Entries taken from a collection
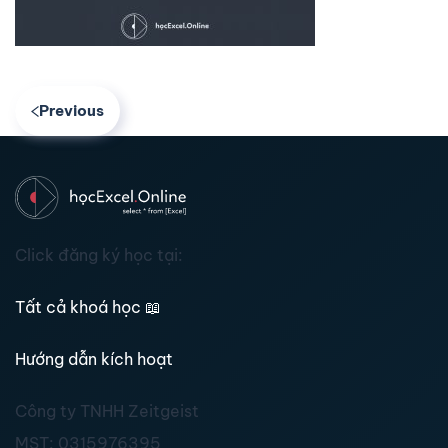
Previous
Click đăng ký học tại:
Tất cả khoá học
📖
Hướng dẫn kích hoạt
Công ty TNHH Zeitgeist
MST:
0315976395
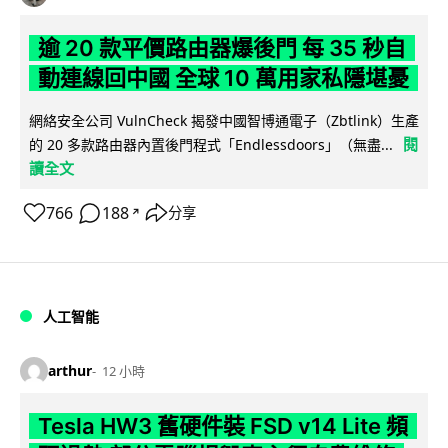
逾 20 款平價路由器爆後門 每 35 秒自
動連線回中國 全球 10 萬用家私隱堪憂
網絡安全公司 VulnCheck 揭發中國智博通電子（Zbtlink）生產
閱
的 20 多款路由器內置後門程式「Endlessdoors」（無盡...
讀全文
766
188
分享
↗
人工智能
arthur
12 小時
Tesla HW3 舊硬件裝 FSD v14 Lite 頻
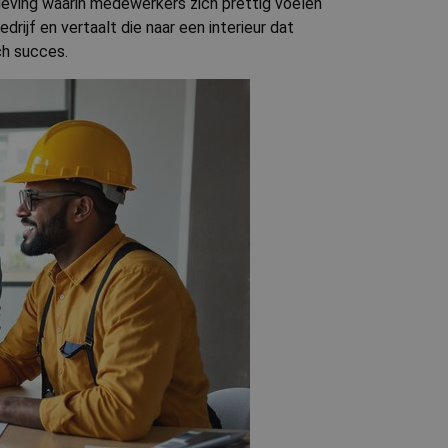
geving waarin medewerkers zich prettig voelen
ijf en vertaalt die naar een interieur dat
ch succes.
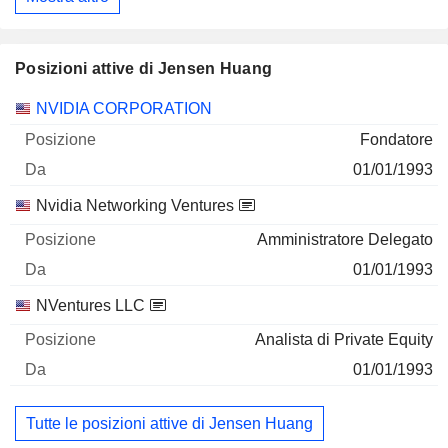
Posizioni attive di Jensen Huang
Società
Posizione
Inizio
NVIDIA CORPORATION
Fondatore
01/01/1993
Nvidia Networking Ventures
Amministratore Delegato
01/01/1993
NVentures LLC
Analista di Private Equity
01/01/1993
Tutte le posizioni attive di Jensen Huang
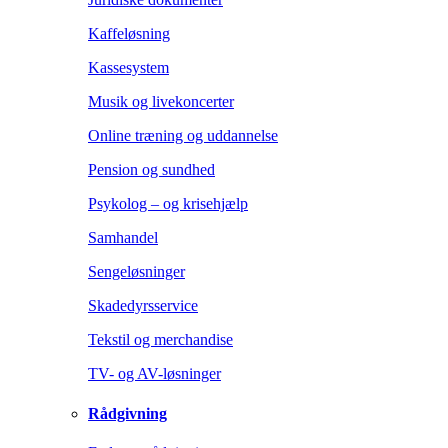
Kaffeløsning
Kassesystem
Musik og livekoncerter
Online træning og uddannelse
Pension og sundhed
Psykolog – og krisehjælp
Samhandel
Sengeløsninger
Skadedyrsservice
Tekstil og merchandise
TV- og AV-løsninger
Rådgivning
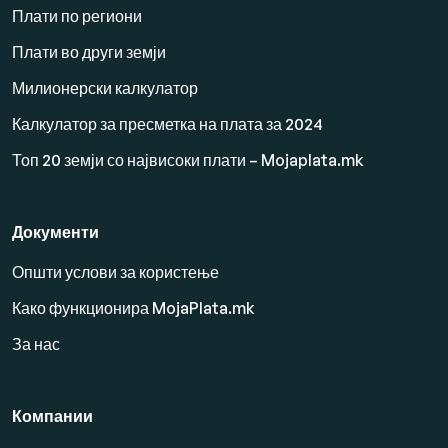
Плати по региони
Плати во други земји
Милионерски калкулатор
Калкулатор за пресметка на плата за 2024
Топ 20 земји со највисоки плати – Mojaplata.mk
Документи
Општи услови за користење
Како функционира MojaPlata.mk
За нас
Компании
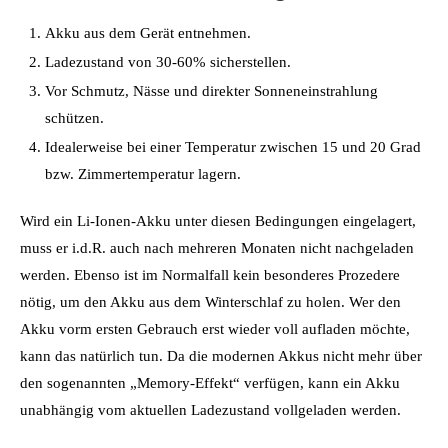
Akku aus dem Gerät entnehmen.
Ladezustand von 30-60% sicherstellen.
Vor Schmutz, Nässe und direkter Sonneneinstrahlung
schützen.
Idealerweise bei einer Temperatur zwischen 15 und 20 Grad
bzw. Zimmertemperatur lagern.
Wird ein Li-Ionen-Akku unter diesen Bedingungen eingelagert,
muss er i.d.R. auch nach mehreren Monaten nicht nachgeladen
werden. Ebenso ist im Normalfall kein besonderes Prozedere
nötig, um den Akku aus dem Winterschlaf zu holen. Wer den
Akku vorm ersten Gebrauch erst wieder voll aufladen möchte,
kann das natürlich tun. Da die modernen Akkus nicht mehr über
den sogenannten „Memory-Effekt“ verfügen, kann ein Akku
unabhängig vom aktuellen Ladezustand vollgeladen werden.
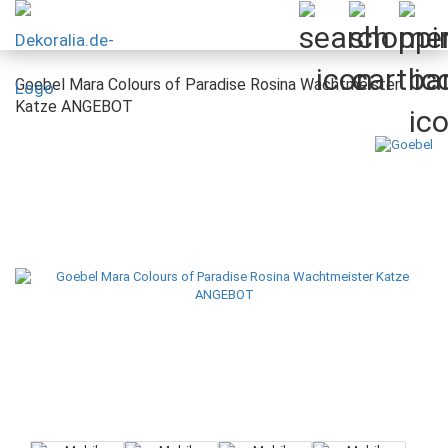
Goebel Mara Colours of Paradise Rosina Wachtmeister
Katze ANGEBOT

_Your objective_
Give again the stretch of the entries above that begins at the line with "Musik og livekoncerter" and ends at the line with "Wird ein Li-Ionen-Akku", word for word, with no pictures.

_Finished task_
Musik og livekoncerter
Online træning og uddannelse
Pension og sundhed
Psykolog – og krisehjælp
Samhandel
Sengeløsninger
Skadedyrsservice
Tekstil og merchandise
TV- og AV-løsninger
Rådgivning
Плати по региони
Плати во други земји
Милионерски калкулатор
Калкулатор за пресметка на плата за 2024
Топ 20 земји со највисоки плати – Mojaplata.mk
Документи
Општи услови за користење
Како функционира MojaPlata.mk
За нас
Компании
Akku aus dem Gerät entnehmen.
Ladezustand von 30-60% sicherstellen.
Vor Schmutz, Nässe und direkter Sonneneinstrahlung
schützen.
Idealerweise bei einer Temperatur zwischen 15 und 20 Grad
bzw. Zimmertemperatur lagern.
Wird ein Li-Ionen-Akku unter diesen Bedingungen eingelagert,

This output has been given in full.